I watch Danger and he’s drinking quite a lot, he seems troubled. I’m almost concerned for him when someone slides into the booth opposite me. I look up to see Chad so I smile and then look back down at Danger.

“You have it bad,” Chad says.

“No, I just don’t know what’s going on in his head,” I say and turn back to look at Chad.

“There she is. Hi,” he says and I half laugh.

“Sorry. Hi, thanks for rescuing me. I look like an idiot here all by myself,” I say and he shakes his head.

“You could never look like an idiot, mayonnaise,” he says and I laugh and shake my head.

“No, but you look like an idiot all the time,” I retort and he smirks and tilts his head to the side.

“But that’s what makes me so utterly adorable.”

“Right,” I say and look back at Danger, who’s now chatting with one of the waitresses.

I huff and fold my arms over my chest.

“Okay c’mon,” Chad says getting out of the booth and pulling me from it too.

“Whoa, where are we going?”

He leads me out onto the dance floor right in front of Danger and Ryan. “Dancing! Let’s make him see what he’s missing out on,” Chad says and I furrow my brows. Chad grabs my waist either side and pulls me flush. My body tingles when our bodies collide and the air is knocked from me with the force or is it from the electrical charge I feel? I’m not sure, but either way this is feeling really strange and I’m so confused right now. My heart is telling me to look over at Danger, but my body is telling me to grind into Chad.

“Look at me, Ella,” Chad says and my head snaps up to look at Chad. Inadvertently, my hands slide up his muscular arms and my fingers interlock around his neck. My eyes glance down to his pink lips and he licks his bottom lip slowly and my insides quiver as my breathing starts to hitch.

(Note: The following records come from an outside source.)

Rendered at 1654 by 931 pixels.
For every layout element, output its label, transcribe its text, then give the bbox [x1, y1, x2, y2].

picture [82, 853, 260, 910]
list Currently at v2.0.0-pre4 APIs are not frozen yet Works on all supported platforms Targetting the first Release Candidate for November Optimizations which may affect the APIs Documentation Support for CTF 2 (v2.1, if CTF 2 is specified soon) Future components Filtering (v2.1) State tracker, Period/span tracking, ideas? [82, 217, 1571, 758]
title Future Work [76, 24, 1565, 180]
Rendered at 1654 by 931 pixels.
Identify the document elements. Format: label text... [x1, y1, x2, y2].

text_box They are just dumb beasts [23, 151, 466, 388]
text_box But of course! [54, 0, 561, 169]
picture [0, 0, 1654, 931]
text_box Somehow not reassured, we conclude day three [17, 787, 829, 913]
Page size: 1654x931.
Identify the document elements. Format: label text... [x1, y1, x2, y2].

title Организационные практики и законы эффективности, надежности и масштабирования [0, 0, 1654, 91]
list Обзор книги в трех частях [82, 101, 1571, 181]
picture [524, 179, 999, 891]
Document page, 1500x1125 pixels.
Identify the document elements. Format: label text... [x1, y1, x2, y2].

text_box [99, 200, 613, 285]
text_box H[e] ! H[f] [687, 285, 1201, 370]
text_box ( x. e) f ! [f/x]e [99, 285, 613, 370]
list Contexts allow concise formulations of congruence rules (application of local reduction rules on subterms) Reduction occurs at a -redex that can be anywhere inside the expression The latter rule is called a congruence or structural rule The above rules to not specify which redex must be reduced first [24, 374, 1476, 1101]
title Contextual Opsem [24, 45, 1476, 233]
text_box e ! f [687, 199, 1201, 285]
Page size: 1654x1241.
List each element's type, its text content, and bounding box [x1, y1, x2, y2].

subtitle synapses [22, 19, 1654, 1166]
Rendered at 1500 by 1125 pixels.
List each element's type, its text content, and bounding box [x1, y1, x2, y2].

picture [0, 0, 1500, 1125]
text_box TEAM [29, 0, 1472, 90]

What the hell is wrong with me?

I mean this is Chad.

Chad Everly.

Our drummer.

The snotty nosed kid I’ve grown up with all my life. Who, admittedly, is actually quite a stunning and well-toned man.

Since when did my body start to react this way to him?

“Ella, look at me,” he reiterates breaking me from my thoughts.

I glance up into his eyes as we slowly sway to the music. He holds my body to him tightly. I look into his bright, intense green eyes and I’m hit in the chest by something I haven’t felt before from Chad. I don’t know what it is, but I think I like it. I swallow hard, as a slight smile crosses his face and he brings his hand up to caress my cheek.

“You’re so beautiful, do you know that? And if Danger can’t see what he’s throwing away then he’s more stupid than he looks,” he says. My heart skips a beat and my breath catches for a brief moment before a shadow catches my attention.

“Dancing with another man, sugar?” Danger asks breaking me from my trance with Chad.